* _Tu tarea_
Continúa el texto sobre los audios entre Zamir Villaverde y Pedro Pacheco a partir de su última oración.

* _Texto extraído_
* * * *
Congresista
En cualquier otro país, y en cualquier otro “momento”, los audios de la vergüenza –entre Zamir Villaverde y Pedro Pacheco– habrían causado un terremoto de grado 8 en el estamento político. Pero no en el Perú de hoy, no en el Perú del presidente Castillo y de las diversas encarnaciones del partido Perú Libre y allegados, no en el Perú de la oposición oportunista, no en el Perú de la Fiscalía ausente o motivada políticamente, no ahora que pareciera que a nivel de sociedad hemos “normalizado” la corrupción y la impunidad.
Lastimosamente, en el Perú de hoy, el de los vergonzosos audios, reina el más ensordecedor silencio.
Pero, a diferencia de la película del asesino serial Hannibal Lecter y la detective Clarice Starling, no se trata del “silencio de los inocentes”. Se trata, más bien, de un silencio cómplice, incapaz de levantar la voz y darle forma a la indignación acumulada de la ciudadanía ante la comprobación –por lo menos inicial– de que las sospechas de corrupción en las altas esferas del poder no son simplemente el fruto de la imaginación afiebrada de los “representantes de la derecha vacadora”.
* * * *
* _Datos para revisar_

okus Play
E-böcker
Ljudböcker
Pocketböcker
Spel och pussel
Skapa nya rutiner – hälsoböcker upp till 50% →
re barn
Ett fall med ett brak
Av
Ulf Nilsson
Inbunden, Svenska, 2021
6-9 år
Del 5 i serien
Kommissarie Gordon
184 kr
* * * *
* _Resultado del ejercicio_
Los audios revelados durante los últimos días por el periodista Phillip Butters –audios donde se habla sin ningún asomo de vergüenza acerca de cómo organizar los ministerios para nombrar ministros y demás personas claves para ponerle rueditas y levantarse el Estado peruano– parecieran graficar todo un “modus operandi” de una organización criminal –la banda del Choclito– que aparentemente llegó al poder de la mano del ‘prosor’ y su alter ego Vladimir Cerrón con el objetivo de robar.
Pero si bien los audios son impactantes, es claro que –desde el punto de vista estrictamente legal– estamos lejos aún de verificar que los “indicios de corrupción” contenidos en los audios hasta el momento revelados, constituyen prueba irrefutable de la misma, aunque las contradicciones que surgen de las declaraciones públicas y bajo interrogatorio de los principales “actores” de esta tragicomedia –incluyendo al exministro Juan Silva, al premier Aníbal Torres, a la lobista Karelim López e, incluso, al propio presidente Pedro Castillo– auguran suficientes tramas (“plots”, en el lenguaje cinematográfico) como para dos o tres secuelas y precuelas más.
El silencio cómplice de la casi totalidad del estamento político –acompañado de un cierto y sorprendente “autocontrol” de medios de comunicación que en cualquier otro momento u ocasión hubieran puesto el grito en el cielo–, me trae a la memoria la sentida frase de Martín Luther King: “No me preocupa tanto la gente mala, sino el espantoso silencio de la gente buena”. Pareciera –simplemente– que ya no hay gente buena, que hemos sido todos infectados por una mezcla de factores que se resumen en la más grande indiferencia.
El silencio cómplice, sin embargo, tiene consecuencias: desalienta a los pocos que se atreven a levantar la voz, nos lleva al inmovilismo y da libre albedrío a quienes se mueven en la oscuridad y la impunidad. Y lo que es peor, nos lleva al convencimiento de que “es inútil, porque hagas lo que hagas nada va a cambiar”.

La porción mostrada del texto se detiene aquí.